The Marvel Cinematic Universe is steadily becoming comic-levels of complicated. It’s come to the point where I feel every review should begin with a synopsis of where we are in the timeline. Right now, it’s enough to say that we are post-Winter Soldier by some months. This review does assume you’ve seen pretty much everything that’s out (though I’m not going to spoil Daredevil for you).
The team is hunting down Loki’s staff, which we last saw being played with in a Hydra research facility. We have to assume Thor came back to Midgard with Odin!Loki’s blessing, which begs the question – did Loki as Odin order Thor to retrieve it? Probably. The reason he needs it become clear, and fans have already suspected it. But before it can be returned to Asgard the Avengers have to deal with the artificial intelligence that spawns from Tony’s tinkering: Ultron.
It’s official: Marvel has solved its villain problem. Since Thor and Tom Hiddleston’s complex portrayal, Marvel hasn’t come up with a villain even close to matching Loki’s classic “love to hate” evilness. Other villains have all had their share of good qualities: motivation (Guardians), tortured past (Winter Soldier), power (arguably all except the Mandarin), but none have had everything and a bucket of charm. Ultron, thanks mostly to a great script delivered by James Spader, has it all. From the first shivers caused by Spader’s questioning voice, I was hooked. Ultron emerges into consciousness and is greeted by Paul Bettany’s JARVIS. Visually, this scene is my favourite introduction to a villain in Marvel ever. The visual representation of Ultron’s dominance over JARVIS is simple yet effective.
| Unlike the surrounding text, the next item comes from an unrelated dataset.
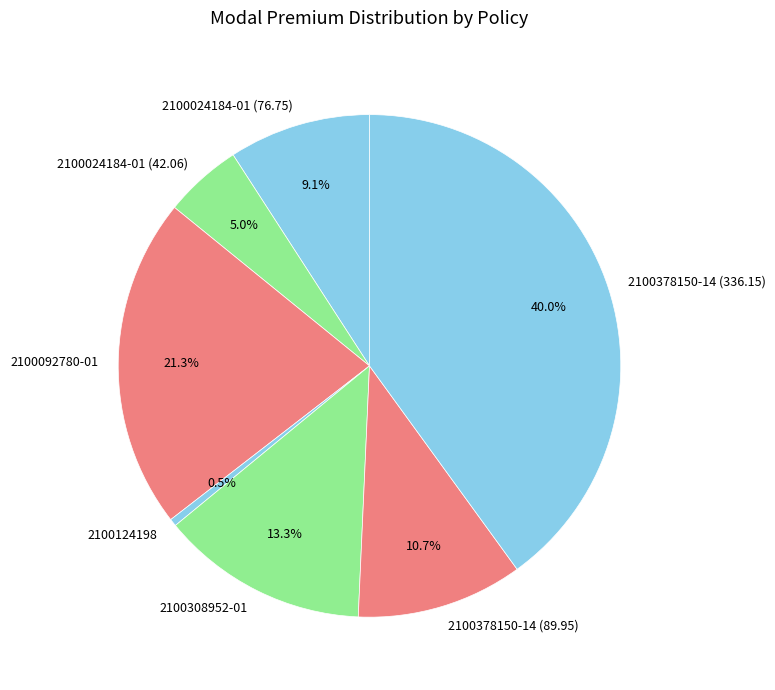

Which slice is the largest?

2100378150-14 (336.15)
The great script is something every character gets to shine with. Mostly the one-liners are just tongue-in-cheek enough to reach the level of meta-ness Marvel prefers. Case in point, Hawkeye’s line about fighting robots with archery: it needed to be said, so they said it. A few lines miss the mark slightly. In the cinema there were a couple that fell flat, mostly whenever a cameo was squished in. Some of the universe-explaining talk might have been difficult to follow for a casual fan, and I’m not even going to touch Thor’s forced side-quest just to get him out of the action long enough to give the others something hard to do.
The bits when all the Avengers fight as a team are the best in my opinion. The Hulk-battle wasn’t as amazing as I had hoped. It was epic, yes, but the cuts were a bit too quick during the whole sequence, and the 3D left me dazed. Most of the action was at the level we expect, however, and the climax was pretty damn impressive. The city being destroyed this time wasn’t as big as New York, but this gave the “ground-heros” a bigger job. In New York even saving a whole street of people wasn’t going to do much against the total number of deaths, but in a smaller town they want to save everyone, and suddenly it seemed more intense.
To help with saving people we have two new characters, Quicksilver and Scarlet Witch. Many have said that the movie doesn’t give Quicksilver a lot to do, especially not compared to the same character’s (different actor) role in X-Men: Days of Future Past. At first I felt a bit disappointed, especially since I know Aaron Taylor-Johnson could do a lot more. But then I began to compare the two.
The main problem with X-Men’s Quicksilver is that he was so powerful they had to rush him out of the movie. He was so fast he could practically stop time. Without explanation, except perhaps “he’s too young to fight”, they leave him behind. Doing otherwise would change the whole outcome of the film. In Avengers, Quicksilver is far from as fast. He doesn’t even seem close to as fast as DC’s The Flash (TV). While that means we have to miss out on a lot of cool tricks, it also makes him not all-powerful and a useful character instead of an instant fix. He gets tired after every major run. He can’t move so fast that you can’t surprise him. It’s a shame he didn’t get to do more, because I would have loved to see more Hawkeye/Quicksilver banter.
The banter and camaraderie, along with a near-perfect villain to go up against, makes Age of Ultron almost as enjoyable as the first Avengers. If not for a slightly too low mid-point lull and a weird side-quest, I think they would have been on par. I certainly enjoyed every second of Ultron and Co. as much as the first. Also, The Vision was badass, just saying.